What needs to be done: Please reproduce all of the entries exactly, without omitting any.

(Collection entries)
• • • • • • •
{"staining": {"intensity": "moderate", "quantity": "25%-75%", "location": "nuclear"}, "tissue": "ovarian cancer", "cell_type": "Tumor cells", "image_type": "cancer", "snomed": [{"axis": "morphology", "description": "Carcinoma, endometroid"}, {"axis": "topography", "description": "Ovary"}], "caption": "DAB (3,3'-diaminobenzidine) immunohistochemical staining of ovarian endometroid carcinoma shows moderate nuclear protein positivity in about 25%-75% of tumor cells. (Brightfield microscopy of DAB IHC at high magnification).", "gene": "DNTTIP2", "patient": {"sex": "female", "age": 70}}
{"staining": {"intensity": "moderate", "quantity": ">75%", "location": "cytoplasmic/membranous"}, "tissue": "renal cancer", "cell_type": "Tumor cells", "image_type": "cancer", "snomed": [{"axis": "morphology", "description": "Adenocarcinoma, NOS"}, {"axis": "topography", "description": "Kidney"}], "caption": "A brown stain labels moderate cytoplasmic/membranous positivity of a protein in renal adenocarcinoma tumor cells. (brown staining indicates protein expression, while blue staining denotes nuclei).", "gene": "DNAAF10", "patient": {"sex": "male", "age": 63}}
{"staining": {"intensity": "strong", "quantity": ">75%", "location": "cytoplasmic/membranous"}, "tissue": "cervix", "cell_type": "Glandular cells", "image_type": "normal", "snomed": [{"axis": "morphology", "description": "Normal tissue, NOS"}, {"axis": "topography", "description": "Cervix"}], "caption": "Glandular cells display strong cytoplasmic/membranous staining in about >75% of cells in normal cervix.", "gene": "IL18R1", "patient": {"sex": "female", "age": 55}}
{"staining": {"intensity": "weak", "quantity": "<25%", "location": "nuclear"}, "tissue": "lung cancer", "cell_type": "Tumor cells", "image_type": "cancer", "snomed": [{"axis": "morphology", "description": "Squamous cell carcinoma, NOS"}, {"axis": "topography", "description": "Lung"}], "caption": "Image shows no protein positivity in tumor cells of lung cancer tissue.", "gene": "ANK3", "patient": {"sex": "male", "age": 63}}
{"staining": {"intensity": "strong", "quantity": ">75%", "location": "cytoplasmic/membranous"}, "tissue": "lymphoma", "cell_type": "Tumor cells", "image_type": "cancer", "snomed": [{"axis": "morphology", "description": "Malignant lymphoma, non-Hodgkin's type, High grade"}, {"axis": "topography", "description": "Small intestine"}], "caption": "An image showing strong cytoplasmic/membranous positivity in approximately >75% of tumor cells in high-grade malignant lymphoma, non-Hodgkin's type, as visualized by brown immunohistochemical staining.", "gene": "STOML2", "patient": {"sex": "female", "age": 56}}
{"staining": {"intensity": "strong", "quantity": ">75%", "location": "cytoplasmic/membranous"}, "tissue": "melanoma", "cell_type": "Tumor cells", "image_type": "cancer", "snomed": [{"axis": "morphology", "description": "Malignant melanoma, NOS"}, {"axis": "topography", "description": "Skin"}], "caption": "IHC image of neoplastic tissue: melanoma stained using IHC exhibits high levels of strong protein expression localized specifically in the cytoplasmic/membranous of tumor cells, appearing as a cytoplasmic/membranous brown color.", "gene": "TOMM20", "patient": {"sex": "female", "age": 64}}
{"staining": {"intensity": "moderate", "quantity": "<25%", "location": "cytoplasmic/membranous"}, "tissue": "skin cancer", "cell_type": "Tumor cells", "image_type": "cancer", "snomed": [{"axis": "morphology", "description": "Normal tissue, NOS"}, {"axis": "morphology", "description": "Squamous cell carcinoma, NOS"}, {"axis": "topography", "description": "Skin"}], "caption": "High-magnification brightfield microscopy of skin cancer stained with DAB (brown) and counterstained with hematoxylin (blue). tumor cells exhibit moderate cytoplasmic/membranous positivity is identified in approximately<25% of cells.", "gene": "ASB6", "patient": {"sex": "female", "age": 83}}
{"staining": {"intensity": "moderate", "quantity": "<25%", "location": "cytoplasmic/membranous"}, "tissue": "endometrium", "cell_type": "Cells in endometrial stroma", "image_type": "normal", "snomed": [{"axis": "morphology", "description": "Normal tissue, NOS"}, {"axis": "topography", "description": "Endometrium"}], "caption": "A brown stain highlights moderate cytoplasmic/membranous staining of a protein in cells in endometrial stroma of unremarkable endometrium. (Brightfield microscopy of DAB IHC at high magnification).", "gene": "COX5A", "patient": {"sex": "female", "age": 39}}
• • • • • • •
Task output:
{"staining": {"intensity": "moderate", "quantity": "25%-75%", "location": "nuclear"}, "tissue": "ovarian cancer", "cell_type": "Tumor cells", "image_type": "cancer", "snomed": [{"axis": "morphology", "description": "Carcinoma, endometroid"}, {"axis": "topography", "description": "Ovary"}], "caption": "DAB (3,3'-diaminobenzidine) immunohistochemical staining of ovarian endometroid carcinoma shows moderate nuclear protein positivity in about 25%-75% of tumor cells. (Brightfield microscopy of DAB IHC at high magnification).", "gene": "DNTTIP2", "patient": {"sex": "female", "age": 70}}
{"staining": {"intensity": "moderate", "quantity": ">75%", "location": "cytoplasmic/membranous"}, "tissue": "renal cancer", "cell_type": "Tumor cells", "image_type": "cancer", "snomed": [{"axis": "morphology", "description": "Adenocarcinoma, NOS"}, {"axis": "topography", "description": "Kidney"}], "caption": "A brown stain labels moderate cytoplasmic/membranous positivity of a protein in renal adenocarcinoma tumor cells. (brown staining indicates protein expression, while blue staining denotes nuclei).", "gene": "DNAAF10", "patient": {"sex": "male", "age": 63}}
{"staining": {"intensity": "strong", "quantity": ">75%", "location": "cytoplasmic/membranous"}, "tissue": "cervix", "cell_type": "Glandular cells", "image_type": "normal", "snomed": [{"axis": "morphology", "description": "Normal tissue, NOS"}, {"axis": "topography", "description": "Cervix"}], "caption": "Glandular cells display strong cytoplasmic/membranous staining in about >75% of cells in normal cervix.", "gene": "IL18R1", "patient": {"sex": "female", "age": 55}}
{"staining": {"intensity": "weak", "quantity": "<25%", "location": "nuclear"}, "tissue": "lung cancer", "cell_type": "Tumor cells", "image_type": "cancer", "snomed": [{"axis": "morphology", "description": "Squamous cell carcinoma, NOS"}, {"axis": "topography", "description": "Lung"}], "caption": "Image shows no protein positivity in tumor cells of lung cancer tissue.", "gene": "ANK3", "patient": {"sex": "male", "age": 63}}
{"staining": {"intensity": "strong", "quantity": ">75%", "location": "cytoplasmic/membranous"}, "tissue": "lymphoma", "cell_type": "Tumor cells", "image_type": "cancer", "snomed": [{"axis": "morphology", "description": "Malignant lymphoma, non-Hodgkin's type, High grade"}, {"axis": "topography", "description": "Small intestine"}], "caption": "An image showing strong cytoplasmic/membranous positivity in approximately >75% of tumor cells in high-grade malignant lymphoma, non-Hodgkin's type, as visualized by brown immunohistochemical staining.", "gene": "STOML2", "patient": {"sex": "female", "age": 56}}
{"staining": {"intensity": "strong", "quantity": ">75%", "location": "cytoplasmic/membranous"}, "tissue": "melanoma", "cell_type": "Tumor cells", "image_type": "cancer", "snomed": [{"axis": "morphology", "description": "Malignant melanoma, NOS"}, {"axis": "topography", "description": "Skin"}], "caption": "IHC image of neoplastic tissue: melanoma stained using IHC exhibits high levels of strong protein expression localized specifically in the cytoplasmic/membranous of tumor cells, appearing as a cytoplasmic/membranous brown color.", "gene": "TOMM20", "patient": {"sex": "female", "age": 64}}
{"staining": {"intensity": "moderate", "quantity": "<25%", "location": "cytoplasmic/membranous"}, "tissue": "skin cancer", "cell_type": "Tumor cells", "image_type": "cancer", "snomed": [{"axis": "morphology", "description": "Normal tissue, NOS"}, {"axis": "morphology", "description": "Squamous cell carcinoma, NOS"}, {"axis": "topography", "description": "Skin"}], "caption": "High-magnification brightfield microscopy of skin cancer stained with DAB (brown) and counterstained with hematoxylin (blue). tumor cells exhibit moderate cytoplasmic/membranous positivity is identified in approximately<25% of cells.", "gene": "ASB6", "patient": {"sex": "female", "age": 83}}
{"staining": {"intensity": "moderate", "quantity": "<25%", "location": "cytoplasmic/membranous"}, "tissue": "endometrium", "cell_type": "Cells in endometrial stroma", "image_type": "normal", "snomed": [{"axis": "morphology", "description": "Normal tissue, NOS"}, {"axis": "topography", "description": "Endometrium"}], "caption": "A brown stain highlights moderate cytoplasmic/membranous staining of a protein in cells in endometrial stroma of unremarkable endometrium. (Brightfield microscopy of DAB IHC at high magnification).", "gene": "COX5A", "patient": {"sex": "female", "age": 39}}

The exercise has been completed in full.